Taliban Holds Parade for ‘Islamic Emirate Army’ with Captured American Gear
The Taliban held a military parade for its “Islamic Emirate Army” in the city of Kandahar on Monday, featuring U.S.-made weapons, armored fighting vehicles, and helicopters seized after President Joe Biden’s disastrous withdrawal from Afghanistan.
VIDEO: The Taliban hold a military parade in Kandahar, Afghanistan’s second-largest city and the militants’ spiritual heartland, using former Afghan and international forces vehicles and helicopters to inaugurate their new “Islamic Emirate Army” pic.twitter.com/IsH4z9tRL2
— AFP News Agency (@AFP) November 9, 2021
The parade route followed the main road in Kandahar, Afghanistan’s second-largest city. Taliban fighters posed with their captured gear while religious music played from loudspeakers.

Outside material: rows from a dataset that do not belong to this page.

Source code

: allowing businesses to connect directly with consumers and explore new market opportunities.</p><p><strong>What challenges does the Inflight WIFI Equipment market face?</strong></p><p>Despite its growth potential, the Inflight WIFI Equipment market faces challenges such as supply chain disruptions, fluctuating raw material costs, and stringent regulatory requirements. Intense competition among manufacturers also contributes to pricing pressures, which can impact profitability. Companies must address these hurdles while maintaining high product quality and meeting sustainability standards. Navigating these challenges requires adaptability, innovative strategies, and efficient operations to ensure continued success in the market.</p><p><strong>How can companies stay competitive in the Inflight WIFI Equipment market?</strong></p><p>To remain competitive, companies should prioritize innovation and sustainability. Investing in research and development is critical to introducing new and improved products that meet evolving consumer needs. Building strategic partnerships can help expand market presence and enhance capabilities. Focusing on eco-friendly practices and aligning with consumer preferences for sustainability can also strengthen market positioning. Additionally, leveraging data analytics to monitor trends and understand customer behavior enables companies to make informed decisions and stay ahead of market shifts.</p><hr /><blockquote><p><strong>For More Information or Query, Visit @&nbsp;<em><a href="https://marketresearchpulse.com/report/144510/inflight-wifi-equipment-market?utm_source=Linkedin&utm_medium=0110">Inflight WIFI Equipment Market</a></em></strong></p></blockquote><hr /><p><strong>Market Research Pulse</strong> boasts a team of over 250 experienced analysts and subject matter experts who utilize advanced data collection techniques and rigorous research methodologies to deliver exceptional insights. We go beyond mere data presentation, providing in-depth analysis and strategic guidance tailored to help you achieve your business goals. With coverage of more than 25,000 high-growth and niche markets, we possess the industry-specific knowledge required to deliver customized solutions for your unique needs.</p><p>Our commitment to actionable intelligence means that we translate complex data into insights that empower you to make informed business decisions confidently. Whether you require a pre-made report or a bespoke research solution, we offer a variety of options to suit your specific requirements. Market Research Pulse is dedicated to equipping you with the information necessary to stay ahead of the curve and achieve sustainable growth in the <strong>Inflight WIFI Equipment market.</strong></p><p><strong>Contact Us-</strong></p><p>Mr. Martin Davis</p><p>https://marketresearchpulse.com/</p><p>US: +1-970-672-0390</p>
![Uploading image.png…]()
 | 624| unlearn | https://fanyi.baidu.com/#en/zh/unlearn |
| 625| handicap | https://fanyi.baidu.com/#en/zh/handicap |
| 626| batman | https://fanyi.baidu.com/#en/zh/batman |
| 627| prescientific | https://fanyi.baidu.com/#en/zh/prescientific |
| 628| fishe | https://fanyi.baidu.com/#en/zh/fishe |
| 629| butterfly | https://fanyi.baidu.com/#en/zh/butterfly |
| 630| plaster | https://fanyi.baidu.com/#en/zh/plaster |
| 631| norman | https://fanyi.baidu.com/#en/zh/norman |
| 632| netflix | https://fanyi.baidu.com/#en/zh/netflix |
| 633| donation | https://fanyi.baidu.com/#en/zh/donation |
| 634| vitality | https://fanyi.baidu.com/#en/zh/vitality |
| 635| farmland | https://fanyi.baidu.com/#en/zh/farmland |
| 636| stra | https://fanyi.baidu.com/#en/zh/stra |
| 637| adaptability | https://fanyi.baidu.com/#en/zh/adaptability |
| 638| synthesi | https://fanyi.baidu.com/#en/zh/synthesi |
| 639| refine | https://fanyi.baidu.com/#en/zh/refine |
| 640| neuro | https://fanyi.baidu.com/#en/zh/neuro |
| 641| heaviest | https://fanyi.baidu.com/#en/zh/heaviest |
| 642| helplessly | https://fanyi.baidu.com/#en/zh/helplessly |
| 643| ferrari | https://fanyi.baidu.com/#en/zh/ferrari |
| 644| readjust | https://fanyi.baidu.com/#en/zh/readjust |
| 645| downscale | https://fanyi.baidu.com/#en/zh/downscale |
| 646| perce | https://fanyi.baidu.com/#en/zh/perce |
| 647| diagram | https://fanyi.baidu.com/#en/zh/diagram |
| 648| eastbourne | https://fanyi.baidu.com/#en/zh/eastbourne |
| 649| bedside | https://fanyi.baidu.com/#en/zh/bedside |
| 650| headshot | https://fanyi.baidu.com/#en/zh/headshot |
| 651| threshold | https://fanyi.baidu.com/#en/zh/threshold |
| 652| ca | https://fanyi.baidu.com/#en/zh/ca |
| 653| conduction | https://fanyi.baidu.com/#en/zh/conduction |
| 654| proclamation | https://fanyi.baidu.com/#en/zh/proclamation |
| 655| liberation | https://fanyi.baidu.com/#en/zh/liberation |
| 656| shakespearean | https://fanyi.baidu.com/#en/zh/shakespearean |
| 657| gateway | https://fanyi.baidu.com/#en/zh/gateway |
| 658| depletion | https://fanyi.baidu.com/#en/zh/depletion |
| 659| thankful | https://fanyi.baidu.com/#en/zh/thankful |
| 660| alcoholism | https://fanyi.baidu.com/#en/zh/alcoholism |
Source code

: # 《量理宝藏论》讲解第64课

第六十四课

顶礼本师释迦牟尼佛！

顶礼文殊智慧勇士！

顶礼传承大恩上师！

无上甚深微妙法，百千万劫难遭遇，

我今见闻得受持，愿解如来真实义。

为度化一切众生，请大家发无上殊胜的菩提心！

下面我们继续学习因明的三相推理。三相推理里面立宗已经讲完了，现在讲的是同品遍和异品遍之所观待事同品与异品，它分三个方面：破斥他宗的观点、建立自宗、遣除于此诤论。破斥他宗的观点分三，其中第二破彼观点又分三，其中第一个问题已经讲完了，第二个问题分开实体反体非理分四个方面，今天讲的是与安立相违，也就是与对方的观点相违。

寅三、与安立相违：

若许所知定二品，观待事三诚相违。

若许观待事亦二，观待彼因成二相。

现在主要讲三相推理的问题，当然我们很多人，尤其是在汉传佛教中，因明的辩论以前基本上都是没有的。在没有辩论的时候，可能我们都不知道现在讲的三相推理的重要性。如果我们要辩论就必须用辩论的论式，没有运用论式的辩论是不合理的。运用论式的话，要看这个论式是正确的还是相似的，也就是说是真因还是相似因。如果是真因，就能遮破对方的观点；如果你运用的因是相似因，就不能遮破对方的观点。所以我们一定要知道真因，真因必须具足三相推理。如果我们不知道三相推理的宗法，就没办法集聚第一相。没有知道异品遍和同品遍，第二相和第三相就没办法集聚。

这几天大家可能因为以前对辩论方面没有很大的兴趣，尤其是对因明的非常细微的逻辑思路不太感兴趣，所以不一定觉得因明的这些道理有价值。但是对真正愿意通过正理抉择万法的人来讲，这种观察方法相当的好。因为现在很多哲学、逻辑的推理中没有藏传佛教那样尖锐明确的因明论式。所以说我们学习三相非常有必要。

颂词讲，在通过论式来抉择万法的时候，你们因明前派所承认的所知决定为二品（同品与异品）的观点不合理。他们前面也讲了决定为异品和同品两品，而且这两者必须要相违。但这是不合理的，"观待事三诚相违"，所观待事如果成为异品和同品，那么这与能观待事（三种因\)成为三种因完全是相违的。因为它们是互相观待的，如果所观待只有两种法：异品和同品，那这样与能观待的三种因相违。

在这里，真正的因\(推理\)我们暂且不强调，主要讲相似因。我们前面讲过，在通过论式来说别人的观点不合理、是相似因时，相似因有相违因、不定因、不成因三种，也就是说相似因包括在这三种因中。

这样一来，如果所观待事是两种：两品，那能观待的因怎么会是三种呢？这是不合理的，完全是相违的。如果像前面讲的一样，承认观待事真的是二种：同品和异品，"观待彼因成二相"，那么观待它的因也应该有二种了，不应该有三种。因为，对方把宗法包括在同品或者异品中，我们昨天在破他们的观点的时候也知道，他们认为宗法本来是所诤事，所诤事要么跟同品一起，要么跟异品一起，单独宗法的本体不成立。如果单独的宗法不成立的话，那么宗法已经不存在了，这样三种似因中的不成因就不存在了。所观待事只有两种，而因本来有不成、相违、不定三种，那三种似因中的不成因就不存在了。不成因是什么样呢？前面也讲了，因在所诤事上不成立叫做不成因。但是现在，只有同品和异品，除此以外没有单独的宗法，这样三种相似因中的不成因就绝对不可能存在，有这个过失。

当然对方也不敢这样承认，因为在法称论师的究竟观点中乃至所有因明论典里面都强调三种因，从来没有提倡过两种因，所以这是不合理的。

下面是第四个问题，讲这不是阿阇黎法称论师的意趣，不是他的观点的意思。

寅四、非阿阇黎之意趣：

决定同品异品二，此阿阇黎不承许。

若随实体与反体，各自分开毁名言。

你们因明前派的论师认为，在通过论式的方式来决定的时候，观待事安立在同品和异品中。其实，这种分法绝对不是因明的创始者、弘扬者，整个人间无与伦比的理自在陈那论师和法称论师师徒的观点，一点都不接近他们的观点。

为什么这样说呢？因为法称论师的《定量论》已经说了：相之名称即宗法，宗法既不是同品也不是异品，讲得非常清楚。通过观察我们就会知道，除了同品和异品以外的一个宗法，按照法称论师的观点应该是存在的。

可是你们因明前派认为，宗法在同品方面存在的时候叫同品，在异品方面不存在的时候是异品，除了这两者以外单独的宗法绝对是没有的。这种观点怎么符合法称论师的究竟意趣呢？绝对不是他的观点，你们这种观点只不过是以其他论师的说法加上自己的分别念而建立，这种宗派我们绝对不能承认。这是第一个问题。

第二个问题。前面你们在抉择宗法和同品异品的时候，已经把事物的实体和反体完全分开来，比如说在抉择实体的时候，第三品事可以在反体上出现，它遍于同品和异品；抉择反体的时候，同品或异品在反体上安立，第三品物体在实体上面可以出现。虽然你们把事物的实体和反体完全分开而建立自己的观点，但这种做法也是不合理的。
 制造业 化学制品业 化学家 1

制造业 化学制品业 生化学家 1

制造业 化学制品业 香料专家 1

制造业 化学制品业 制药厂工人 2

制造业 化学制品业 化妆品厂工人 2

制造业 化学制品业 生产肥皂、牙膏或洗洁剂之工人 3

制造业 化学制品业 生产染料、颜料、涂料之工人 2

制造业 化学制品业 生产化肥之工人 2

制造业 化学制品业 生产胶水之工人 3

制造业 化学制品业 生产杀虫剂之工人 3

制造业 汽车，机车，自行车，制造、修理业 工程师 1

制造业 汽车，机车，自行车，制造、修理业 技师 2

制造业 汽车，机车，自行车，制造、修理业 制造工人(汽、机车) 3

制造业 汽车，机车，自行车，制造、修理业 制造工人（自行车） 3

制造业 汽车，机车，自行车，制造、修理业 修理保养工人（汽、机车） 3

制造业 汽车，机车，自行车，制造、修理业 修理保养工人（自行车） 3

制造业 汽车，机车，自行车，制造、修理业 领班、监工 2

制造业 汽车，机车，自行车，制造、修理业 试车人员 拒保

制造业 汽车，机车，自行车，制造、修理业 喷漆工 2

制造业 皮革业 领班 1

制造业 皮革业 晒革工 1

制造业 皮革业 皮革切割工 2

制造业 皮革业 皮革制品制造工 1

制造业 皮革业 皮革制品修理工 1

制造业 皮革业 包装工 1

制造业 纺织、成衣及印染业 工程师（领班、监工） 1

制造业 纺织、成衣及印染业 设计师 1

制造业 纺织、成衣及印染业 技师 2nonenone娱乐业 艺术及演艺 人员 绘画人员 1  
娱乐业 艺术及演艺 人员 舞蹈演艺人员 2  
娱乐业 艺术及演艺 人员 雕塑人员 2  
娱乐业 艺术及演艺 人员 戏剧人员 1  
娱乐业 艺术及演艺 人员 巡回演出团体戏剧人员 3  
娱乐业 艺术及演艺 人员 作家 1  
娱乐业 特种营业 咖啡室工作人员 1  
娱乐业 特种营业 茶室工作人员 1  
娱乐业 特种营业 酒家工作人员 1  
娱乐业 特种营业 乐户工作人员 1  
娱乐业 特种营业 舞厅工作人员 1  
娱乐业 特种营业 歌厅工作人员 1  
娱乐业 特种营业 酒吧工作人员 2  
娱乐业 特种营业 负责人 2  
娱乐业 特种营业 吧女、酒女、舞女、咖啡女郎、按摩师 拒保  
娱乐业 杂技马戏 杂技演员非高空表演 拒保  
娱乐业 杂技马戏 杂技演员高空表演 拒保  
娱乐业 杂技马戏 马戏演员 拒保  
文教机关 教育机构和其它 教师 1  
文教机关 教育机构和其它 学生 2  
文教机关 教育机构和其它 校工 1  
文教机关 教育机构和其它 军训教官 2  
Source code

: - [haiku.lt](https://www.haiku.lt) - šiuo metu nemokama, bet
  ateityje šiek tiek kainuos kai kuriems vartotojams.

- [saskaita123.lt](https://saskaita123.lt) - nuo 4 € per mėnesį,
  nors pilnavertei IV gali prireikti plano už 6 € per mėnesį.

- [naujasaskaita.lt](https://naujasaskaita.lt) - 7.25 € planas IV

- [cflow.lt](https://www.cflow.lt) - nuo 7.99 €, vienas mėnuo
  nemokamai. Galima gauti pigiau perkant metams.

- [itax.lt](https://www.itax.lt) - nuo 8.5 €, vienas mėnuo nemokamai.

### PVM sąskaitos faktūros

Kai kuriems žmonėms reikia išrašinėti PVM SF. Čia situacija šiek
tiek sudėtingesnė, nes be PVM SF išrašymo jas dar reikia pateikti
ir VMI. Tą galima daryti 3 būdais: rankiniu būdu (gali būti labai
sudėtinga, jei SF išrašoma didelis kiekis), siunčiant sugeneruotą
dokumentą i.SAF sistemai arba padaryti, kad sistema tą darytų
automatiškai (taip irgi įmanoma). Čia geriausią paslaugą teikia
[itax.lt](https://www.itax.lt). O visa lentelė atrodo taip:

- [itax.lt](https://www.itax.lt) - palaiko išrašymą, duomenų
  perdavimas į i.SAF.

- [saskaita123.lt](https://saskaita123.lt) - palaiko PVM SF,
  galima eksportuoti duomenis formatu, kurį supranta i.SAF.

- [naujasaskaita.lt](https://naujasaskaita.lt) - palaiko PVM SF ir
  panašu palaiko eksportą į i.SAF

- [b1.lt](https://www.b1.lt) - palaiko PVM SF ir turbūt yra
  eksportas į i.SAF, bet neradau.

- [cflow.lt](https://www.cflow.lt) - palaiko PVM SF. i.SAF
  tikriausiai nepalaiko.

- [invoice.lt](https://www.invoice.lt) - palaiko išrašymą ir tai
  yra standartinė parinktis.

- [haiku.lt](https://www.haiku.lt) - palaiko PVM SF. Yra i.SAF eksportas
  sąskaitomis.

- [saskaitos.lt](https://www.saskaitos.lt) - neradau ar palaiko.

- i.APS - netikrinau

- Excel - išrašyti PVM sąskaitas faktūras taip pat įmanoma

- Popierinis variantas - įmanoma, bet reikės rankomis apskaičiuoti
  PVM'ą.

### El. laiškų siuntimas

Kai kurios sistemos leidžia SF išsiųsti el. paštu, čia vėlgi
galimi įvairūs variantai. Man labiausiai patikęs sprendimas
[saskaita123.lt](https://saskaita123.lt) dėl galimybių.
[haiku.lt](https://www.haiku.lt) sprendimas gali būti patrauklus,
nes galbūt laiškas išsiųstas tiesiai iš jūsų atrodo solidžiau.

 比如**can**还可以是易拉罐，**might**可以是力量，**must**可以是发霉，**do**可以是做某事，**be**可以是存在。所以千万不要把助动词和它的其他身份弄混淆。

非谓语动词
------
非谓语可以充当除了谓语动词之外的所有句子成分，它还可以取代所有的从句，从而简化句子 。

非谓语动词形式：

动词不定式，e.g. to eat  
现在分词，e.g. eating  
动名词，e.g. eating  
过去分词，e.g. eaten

#Taliban release video of their military parade in Kandahar, #Afghanistan‘s second largest city and the Islamist group’s birthplace. Military vehicles and helicopters of former Afghan as well as US-led foreign troops were used in the event. pic.twitter.com/slriGBko9F
— Ayaz Gul (@AyazGul64) November 9, 2021
The Kandahar parade was the public debut of the rebranded Taliban military. All eight of Afghanistan’s military corps were renamed by the decree of Taliban Defense Minister Yaqoob Mujahid on Sunday, giving them names more agreeable to the extremist group’s history and ideology.
The 205th Atal Corps stationed in Kandahar was renamed “Al Badr” by Yaqoob’s order, a name often used by Muslim militant groups that refers to an important battle detailed in the Quran.
Taliban spokesman Zabihullah Mujahid on Wednesday urged Afghan military pilots who fled during the Taliban takeover to return and put their skills at the service of the new regime.
“My message is, there is no security problem for them in Afghanistan, there is no plan of arresting them, national amnesty is announced,” Mujahid said.
“It is regrettable that a number of pilots have gone, or they are going,” he added.
Mujahid was responding to a report on Tuesday that a large group of Afghan pilots who fled to Tajikistan during the Taliban advance were evacuated to the United Arab Emirates (UAE) with belated American assistance. The pilots have been under detention in Tajikistan for the past three months.
Earlier reports said that about 150 Afghan pilots and their dependents took refuge in Tajikistan, but the Pentagon estimated there were 191 passengers aboard the flight to the UAE. The discrepancy was not explained.